Manisha H. Shah, Whitney S. Goldner, Al B. Benson III, Emily Bergsland, Lawrence S. Blaszkowsky, Pamela Brock, Jennifer Chan, Satya Das, Paxton V. Dickson, Paul Fanta, Thomas Giordano, Thorvardur R. Halfdanarson, Daniel Halperin, Jin He, Anthony Heaney, Martin J. Heslin, Fouad Kandeel, Arash Kardan, Sajid A. Khan, Boris W. Kuvshinoff II, Christopher Lieu, Kimberly Miller, Venu G. Pillarisetty, Diane Reidy, Sarimar Agosto Salgado, Shagufta Shaheen, Heloisa P. Soares, Michael C. Soulen, Jonathan R. Strosberg, Craig R. Sussman, Nikolaos A. Trikalinos, Nataliya A. Uboha, Namrata Vijayvergia, Terence Wong, Beth Lynn, and Cindy Hochstetler
The NCCN Clinical Practice Guidelines in Oncology (NCCN Guidelines) for Neuroendocrine and Adrenal Gland Tumors focus on the diagnosis, treatment, and management of patients with neuroendocrine tumors (NETs), adrenal tumors, pheochromocytomas, paragangliomas, and multiple endocrine neoplasia.
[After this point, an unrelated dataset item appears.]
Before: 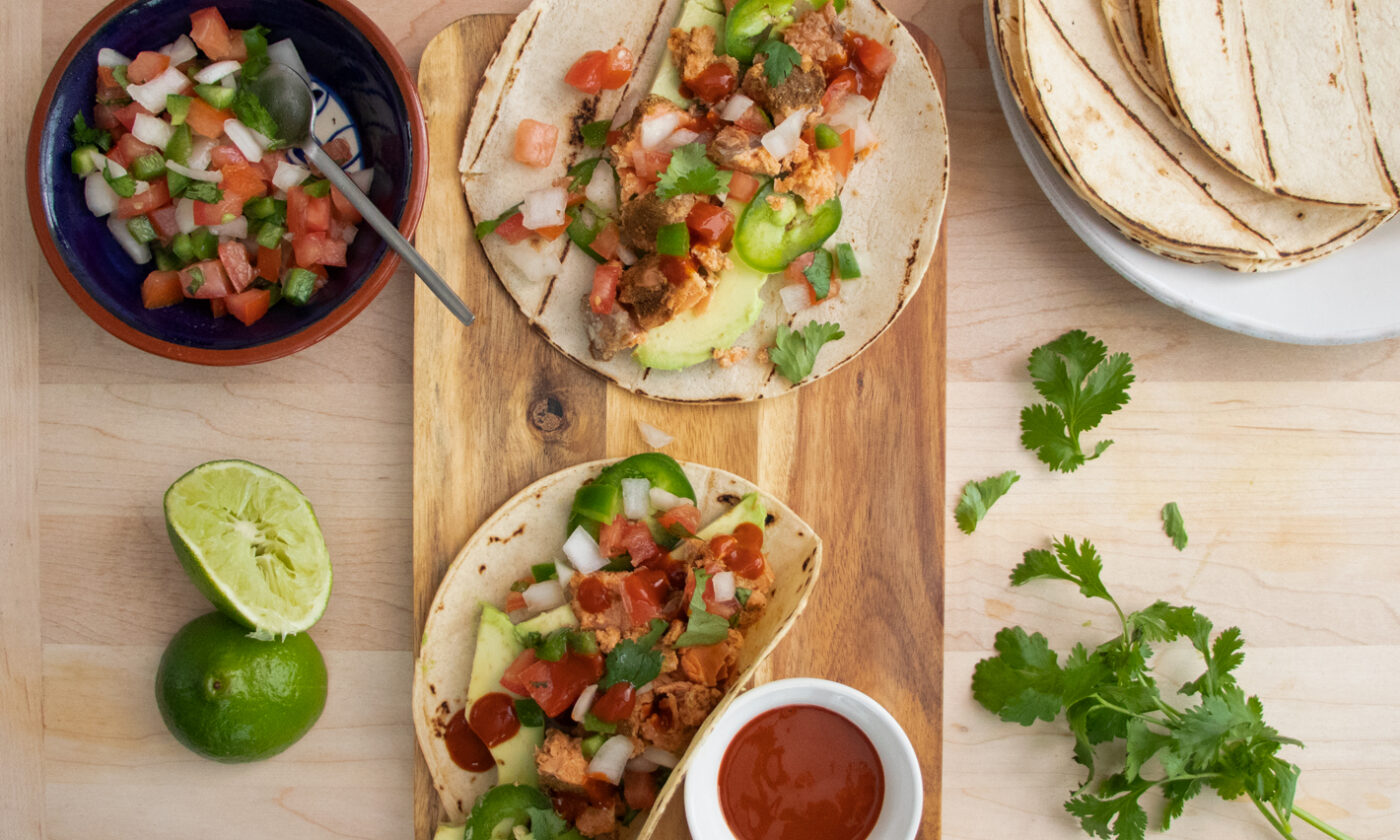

NETs are generally subclassified by site of origin, stage, and histologic characteristics. Appropriate diagnosis and treatment of NETs often involves collaboration between specialists in multiple disciplines, using specific biochemical, radiologic, and surgical methods. Specialists include pathologists, endocrinologists, radiologists (including nuclear medicine specialists), and medical, radiation, and surgical oncologists. These guidelines discuss the diagnosis and management of both sporadic and hereditary neuroendocrine and adrenal tumors and are intended to assist with clinical decision-making. This article is focused on the 2021 NCCN Guidelines principles of genetic risk assessment and counseling and recommendations for well-differentiated grade 3 NETs, poorly differentiated neuroendocrine carcinomas, adrenal tumors, pheochromocytomas, and paragangliomas.